I'm so glad to finally have a structure back to my life now the DCs are back at school.
I'm a SAHM because DS1 has SNs and doesn't cope with wraparound care. I filled the gap of my working life with voluntary roles and a couple of activities around the DC's routines, and lockdown stripped my purpose away to basically servicing the kitchen table for food and pathetic attempts at home learning.
I'm grateful that DH remained secure WFH compared to alternatives (especially when a major local.employer is shedding thousands of good quality posts and I know two people affected)
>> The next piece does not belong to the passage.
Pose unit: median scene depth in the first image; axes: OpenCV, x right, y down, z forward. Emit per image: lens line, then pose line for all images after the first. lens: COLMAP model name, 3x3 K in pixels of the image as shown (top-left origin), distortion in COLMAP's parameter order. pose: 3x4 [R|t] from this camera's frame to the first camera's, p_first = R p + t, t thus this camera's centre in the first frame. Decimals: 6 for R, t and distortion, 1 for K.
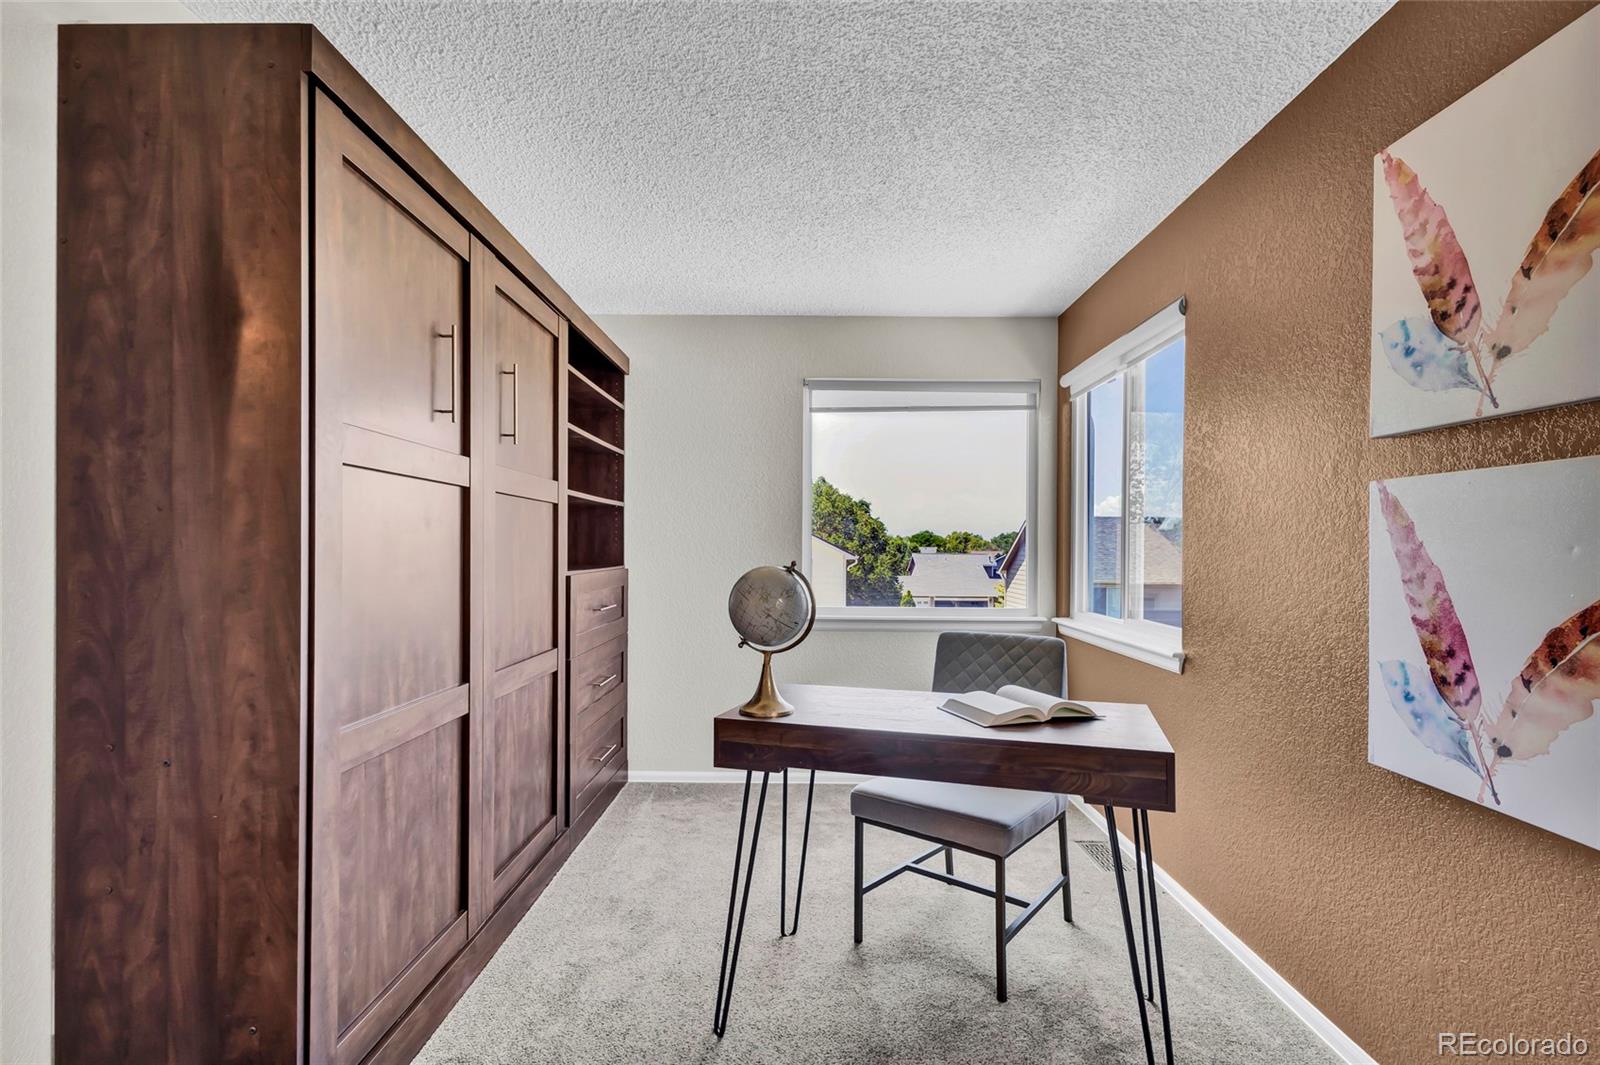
lens RADIAL K [[751.4, 0, 800.0], [0, 751.4, 532.5], [0, 0, 1]] dist [0.001124, -0.000296]
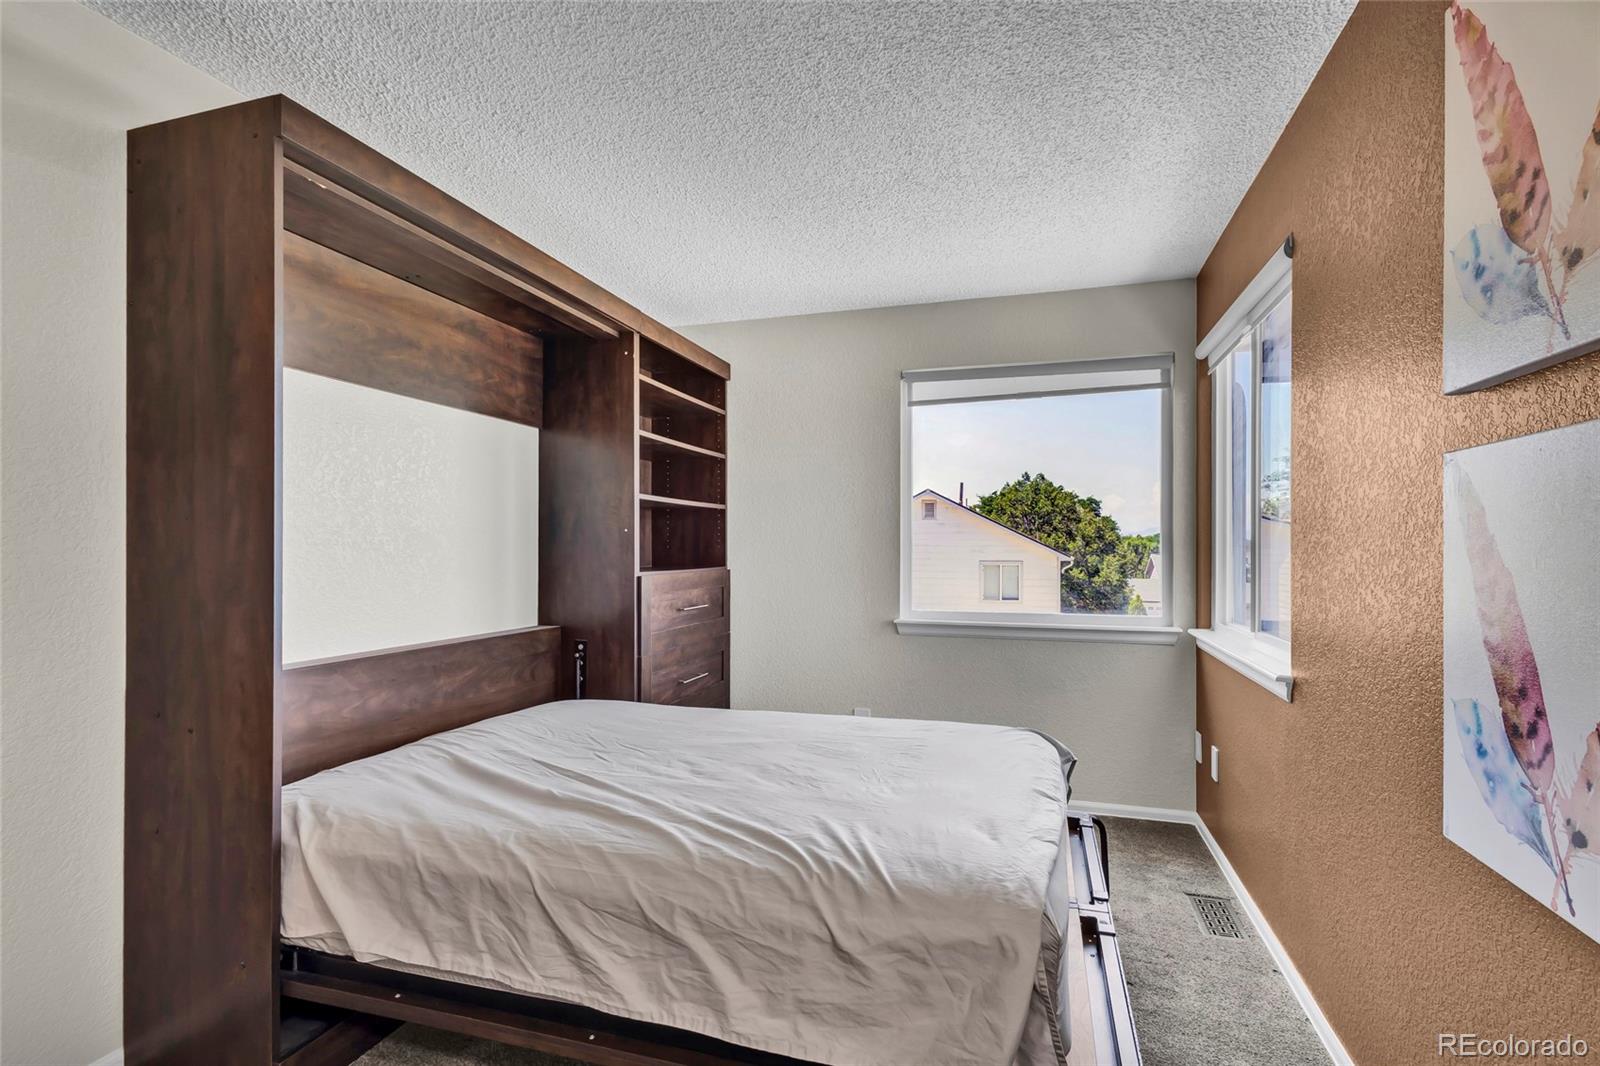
lens RADIAL K [[752.2, 0, 806.3], [0, 752.2, 531.4], [0, 0, 1]] dist [0.011889, -0.006931]
pose [[0.956663, -0.011729, -0.290960, 0.393877], [0.010668, 0.999929, -0.005233, 0.005585], [0.291001, 0.001903, 0.956721, 0.115302]]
DS could be damaged longer term by this, not so much by struggling with home learning but by interfering with EHCP applications and being able to go to secondary open days. We may well be in the position of making an ill-informed choice of secondary school and not having appropriate support to make transition sucessful.
It was horrid being isolated for so many months. I reached the sobbing stage in June when it became apparent that my DCs weren't going back to school before September and it just hadn't been viable to have meaningful social contact for 3 months.
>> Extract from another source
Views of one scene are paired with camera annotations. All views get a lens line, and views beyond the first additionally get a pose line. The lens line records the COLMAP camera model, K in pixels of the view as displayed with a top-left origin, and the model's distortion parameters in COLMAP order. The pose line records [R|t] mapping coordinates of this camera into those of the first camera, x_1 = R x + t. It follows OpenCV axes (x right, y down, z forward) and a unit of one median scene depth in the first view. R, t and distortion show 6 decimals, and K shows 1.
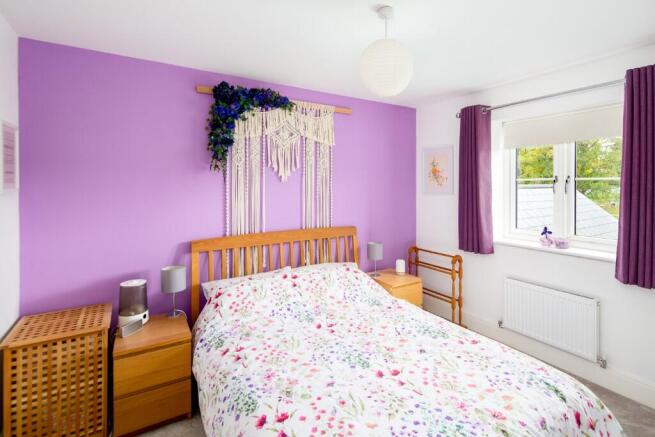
lens RADIAL K [[318.2, 0, 327.6], [0, 318.2, 185.6], [0, 0, 1]] dist [-0.000237, -0.000744]
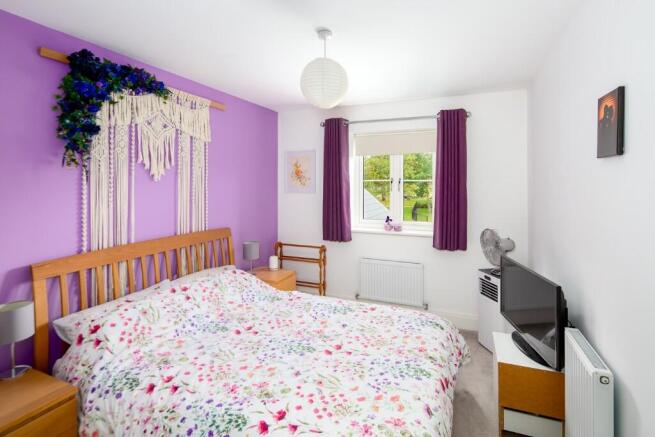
lens RADIAL K [[327.3, 0, 327.9], [0, 327.3, 181.1], [0, 0, 1]] dist [-0.001409, -0.001093]
pose [[0.813204, 0.005905, 0.581949, -0.305035], [-0.002125, 0.999972, -0.007178, -0.007413], [-0.581975, 0.004601, 0.813194, 0.025639]]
July got better briefly as more options opened up until the face rags ruined things. I clearly have issues in that department that are a complicated blend of sensory overwhelm, hyperventilating and loss of lip reading. I try to avoid places where they are required, yet getting out of the house is healthy too.
Most people I know have found it shit either through isolation or being over worked with a generous dose of parental guilt (I get it, I remember it well from my working days)
I've been grateful for the stability that being a SAHM has given my DCs, yet utterly stiffled and trapped with it too.
My kids do not do craft or baking. I accepted that long ago, but I did have to hide a lot of that early on as it was rubbing DS's needs in a bit, and he just wants to Minecraft 24/7. It was just better removing myself from something that stung. Not a single rainbow was coloured in here!